### Exercise requirements
Of all the lines in these entries, count those that contain "ieraksts" and give only the total.

### Dataset excerpts
————————

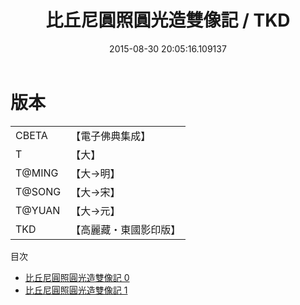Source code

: #+TITLE: 比丘尼圓照圓光造雙像記 / TKD

#+DATE: 2015-08-30 20:05:16.109137
* 版本
 |     CBETA|【電子佛典集成】|
 |         T|【大】     |
 |    T@MING|【大→明】   |
 |    T@SONG|【大→宋】   |
 |    T@YUAN|【大→元】   |
 |       TKD|【高麗藏・東國影印版】|
目次
 - [[file:KR6g0052_000.txt][比丘尼圓照圓光造雙像記 0]]
 - [[file:KR6g0052_001.txt][比丘尼圓照圓光造雙像記 1]]

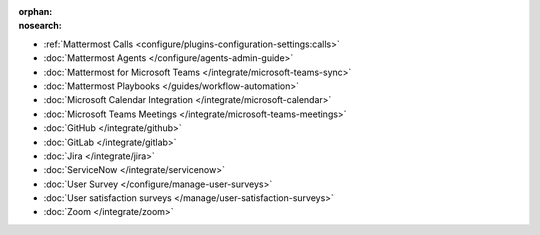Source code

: .. meta::
   :name: robots
   :content: noindex

:orphan:
:nosearch:

- :ref:`Mattermost Calls <configure/plugins-configuration-settings:calls>`
- :doc:`Mattermost Agents </configure/agents-admin-guide>`
- :doc:`Mattermost for Microsoft Teams </integrate/microsoft-teams-sync>`
- :doc:`Mattermost Playbooks </guides/workflow-automation>`
- :doc:`Microsoft Calendar Integration </integrate/microsoft-calendar>`
- :doc:`Microsoft Teams Meetings </integrate/microsoft-teams-meetings>`
- :doc:`GitHub </integrate/github>` 
- :doc:`GitLab </integrate/gitlab>` 
- :doc:`Jira </integrate/jira>` 
- :doc:`ServiceNow </integrate/servicenow>` 
- :doc:`User Survey </configure/manage-user-surveys>`
- :doc:`User satisfaction surveys </manage/user-satisfaction-surveys>`
- :doc:`Zoom </integrate/zoom>`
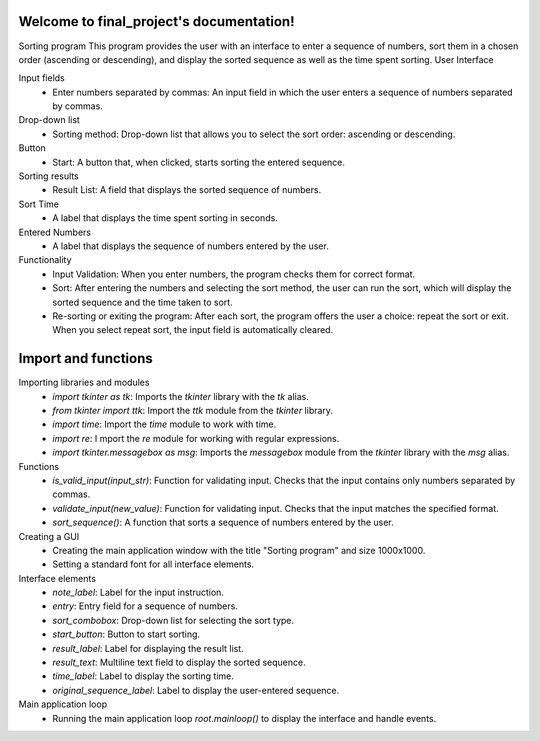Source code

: .. final documentation master file, created by
   sphinx-quickstart on Wed Jan 31 04:45:02 2024.
   You can adapt this file completely to your liking, but it should at least
   contain the root `toctree` directive.

Welcome to final_project's documentation!
==========================================

Sorting program
This program provides the user with an interface to enter a sequence of numbers, sort them in a chosen order (ascending or descending), and display the sorted sequence as well as the time spent sorting.
User Interface

Input fields
 - Enter numbers separated by commas: An input field in which the user enters a sequence of numbers separated by commas.
Drop-down list
 - Sorting method: Drop-down list that allows you to select the sort order: ascending or descending.
Button
 - Start: A button that, when clicked, starts sorting the entered sequence.
Sorting results
 - Result List: A field that displays the sorted sequence of numbers.
Sort Time
 - A label that displays the time spent sorting in seconds.
Entered Numbers
 - A label that displays the sequence of numbers entered by the user.

Functionality
 - Input Validation: When you enter numbers, the program checks them for correct format.
 - Sort: After entering the numbers and selecting the sort method, the user can run the sort, which will display the sorted sequence and the time taken to sort.
 - Re-sorting or exiting the program: After each sort, the program offers the user a choice: repeat the sort or exit. When you select repeat sort, the input field is automatically cleared.



Import and functions
=====================

Importing libraries and modules
 - `import tkinter as tk`: Imports the `tkinter` library with the `tk` alias.
 - `from tkinter import ttk`: Import the `ttk` module from the `tkinter` library.
 - `import time`: Import the `time` module to work with time.
 - `import re`: I mport the `re` module for working with regular expressions.
 - `import tkinter.messagebox as msg`: Imports the `messagebox` module from the `tkinter` library with the `msg` alias.

Functions
 - `is_valid_input(input_str)`: Function for validating input. Checks that the input contains only numbers separated by commas.
 - `validate_input(new_value)`: Function for validating input. Checks that the input matches the specified format.
 - `sort_sequence()`: A function that sorts a sequence of numbers entered by the user.

Creating a GUI
 - Creating the main application window with the title "Sorting program" and size 1000x1000.
 - Setting a standard font for all interface elements.

Interface elements
 - `note_label`: Label for the input instruction.
 - `entry`: Entry field for a sequence of numbers.
 - `sort_combobox`: Drop-down list for selecting the sort type.
 - `start_button`: Button to start sorting.
 - `result_label`: Label for displaying the result list.
 - `result_text`: Multiline text field to display the sorted sequence.
 - `time_label`: Label to display the sorting time.
 - `original_sequence_label`: Label to display the user-entered sequence.

Main application loop
 - Running the main application loop `root.mainloop()` to display the interface and handle events.
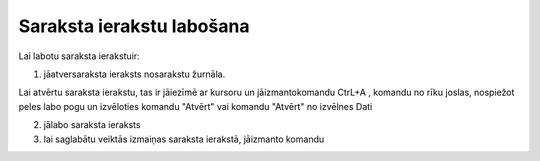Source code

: .. 14039 Saraksta ierakstu labošana****************************** 


Lai labotu saraksta ierakstuir:



1) jāatversaraksta ieraksts nosarakstu žurnāla.

Lai atvērtu saraksta ierakstu, tas ir jāiezīmē ar kursoru un
jāizmantokomandu CtrL+A , komandu no rīku joslas, nospiežot peles labo
pogu un izvēloties komandu "Atvērt" vai komandu "Atvērt" no izvēlnes
Dati



2) jālabo saraksta ieraksts

3) lai saglabātu veiktās izmaiņas saraksta ierakstā, jāizmanto komandu



 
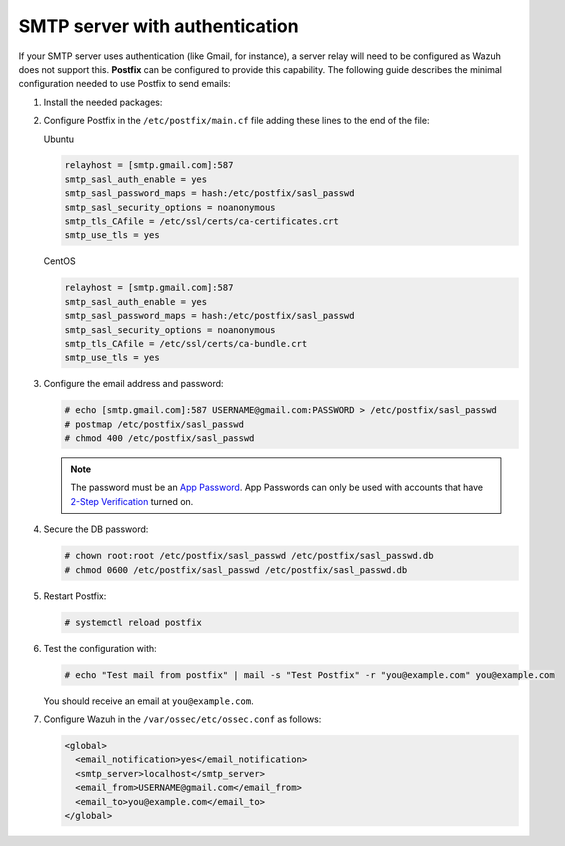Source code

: .. Copyright (C) 2015, Wazuh, Inc.

.. meta::
  :description: In this section of the Wazuh documentation on how to configure email alerts, we show you the minimum configuration needed to use Postfix to send emails.  

.. _smtp_authentication:

SMTP server with authentication
===============================

If your SMTP server uses authentication (like Gmail, for instance), a server relay will need to be configured as Wazuh does not support this. **Postfix** can be configured to provide this capability. The following guide describes the minimal configuration needed to use Postfix to send emails:

#. Install the needed packages:

   .. tabs::

      .. group-tab:: APT

         .. code-block:: console

            # apt-get install postfix mailutils libsasl2-2 ca-certificates libsasl2-modules

      .. group-tab:: Yum

         .. code-block:: console

            # yum update && yum install postfix mailx cyrus-sasl cyrus-sasl-plain


#. Configure Postfix in the ``/etc/postfix/main.cf`` file adding these lines to the end of the file:

   Ubuntu

   .. code-block:: cfg

      relayhost = [smtp.gmail.com]:587
      smtp_sasl_auth_enable = yes
      smtp_sasl_password_maps = hash:/etc/postfix/sasl_passwd
      smtp_sasl_security_options = noanonymous
      smtp_tls_CAfile = /etc/ssl/certs/ca-certificates.crt
      smtp_use_tls = yes

   CentOS

   .. code-block:: cfg

      relayhost = [smtp.gmail.com]:587
      smtp_sasl_auth_enable = yes
      smtp_sasl_password_maps = hash:/etc/postfix/sasl_passwd
      smtp_sasl_security_options = noanonymous
      smtp_tls_CAfile = /etc/ssl/certs/ca-bundle.crt
      smtp_use_tls = yes

#. Configure the email address and password:

   .. code-block:: console

      # echo [smtp.gmail.com]:587 USERNAME@gmail.com:PASSWORD > /etc/postfix/sasl_passwd
      # postmap /etc/postfix/sasl_passwd
      # chmod 400 /etc/postfix/sasl_passwd

   .. note::

      The password must be an `App Password <https://security.google.com/settings/security/apppasswords>`__. App Passwords can only be used with accounts that have `2-Step Verification <https://myaccount.google.com/signinoptions/two-step-verification>`__ turned on.

#. Secure the DB password:

   .. code-block:: console

      # chown root:root /etc/postfix/sasl_passwd /etc/postfix/sasl_passwd.db
      # chmod 0600 /etc/postfix/sasl_passwd /etc/postfix/sasl_passwd.db

#. Restart Postfix:

   .. code-block:: console

      # systemctl reload postfix

#. Test the configuration with:

   .. code-block:: console

      # echo "Test mail from postfix" | mail -s "Test Postfix" -r "you@example.com" you@example.com

   You should receive an email at ``you@example.com``.

#. Configure Wazuh in the ``/var/ossec/etc/ossec.conf`` as follows:

   .. code-block:: xml

      <global>
        <email_notification>yes</email_notification>
        <smtp_server>localhost</smtp_server>
        <email_from>USERNAME@gmail.com</email_from>
        <email_to>you@example.com</email_to>
      </global>
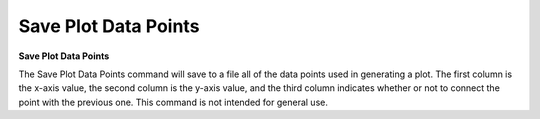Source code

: .. _saveplotdatapoints: 

*********************
Save Plot Data Points
*********************

**Save Plot Data Points**

The Save Plot Data Points command will save to a file all of the data points used in generating a plot. The first column is the x-axis value, the second column is the y-axis value, and the third column indicates whether or not to connect the point with the previous one. This command is not intended for general use.


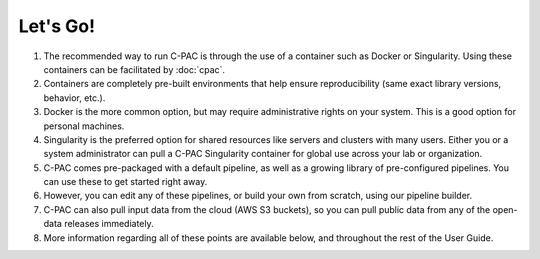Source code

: Let's Go!
---------

#. The recommended way to run C-PAC is through the use of a container such as Docker or Singularity. Using these containers can be facilitated by :doc:`cpac`.

#. Containers are completely pre-built environments that help ensure reproducibility (same exact library versions, behavior, etc.).

#. Docker is the more common option, but may require administrative rights on your system. This is a good option for personal machines.

#. Singularity is the preferred option for shared resources like servers and clusters with many users. Either you or a system administrator can pull a C-PAC Singularity container for global use across your lab or organization.

#. C-PAC comes pre-packaged with a default pipeline, as well as a growing library of pre-configured pipelines. You can use these to get started right away.

#. However, you can edit any of these pipelines, or build your own from scratch, using our pipeline builder.

#. C-PAC can also pull input data from the cloud (AWS S3 buckets), so you can pull public data from any of the open-data releases immediately.

#. More information regarding all of these points are available below, and throughout the rest of the User Guide.
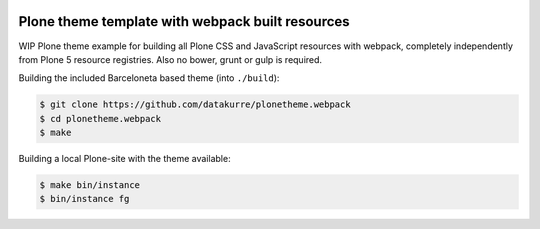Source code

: .. image:: https://travis-ci.org/datakurre/plonetheme.webpack.png
   :target: http://travis-ci.org/datakurre/plonetheme.webpack

Plone theme template with webpack built resources
=================================================

WIP Plone theme example for building all Plone CSS and JavaScript
resources with webpack, completely independently from Plone 5
resource registries. Also no bower, grunt or gulp is required.

Building the included Barceloneta based theme (into ``./build``):

.. code:: bash

   $ git clone https://github.com/datakurre/plonetheme.webpack
   $ cd plonetheme.webpack
   $ make

Building a local Plone-site with the theme available:

.. code:: bash

   $ make bin/instance
   $ bin/instance fg
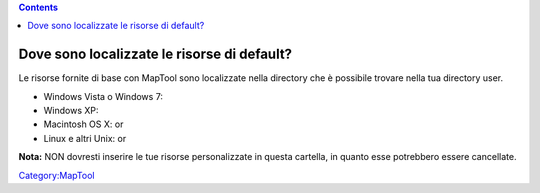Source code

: .. contents::
   :depth: 3
..

.. raw:: mediawiki

   {{Languages|MapTool FAQ}}

.. raw:: mediawiki

   {{Translation}}

.. _dove_sono_localizzate_le_risorse_di_default:

Dove sono localizzate le risorse di default?
============================================

Le risorse fornite di base con MapTool sono localizzate nella directory
che è possibile trovare nella tua directory user.

-  Windows Vista o Windows 7:
-  Windows XP:
-  Macintosh OS X: or
-  Linux e altri Unix: or

**Nota:** NON dovresti inserire le tue risorse personalizzate in questa
cartella, in quanto esse potrebbero essere cancellate.

`Category:MapTool <Category:MapTool>`__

————————

### Solution
2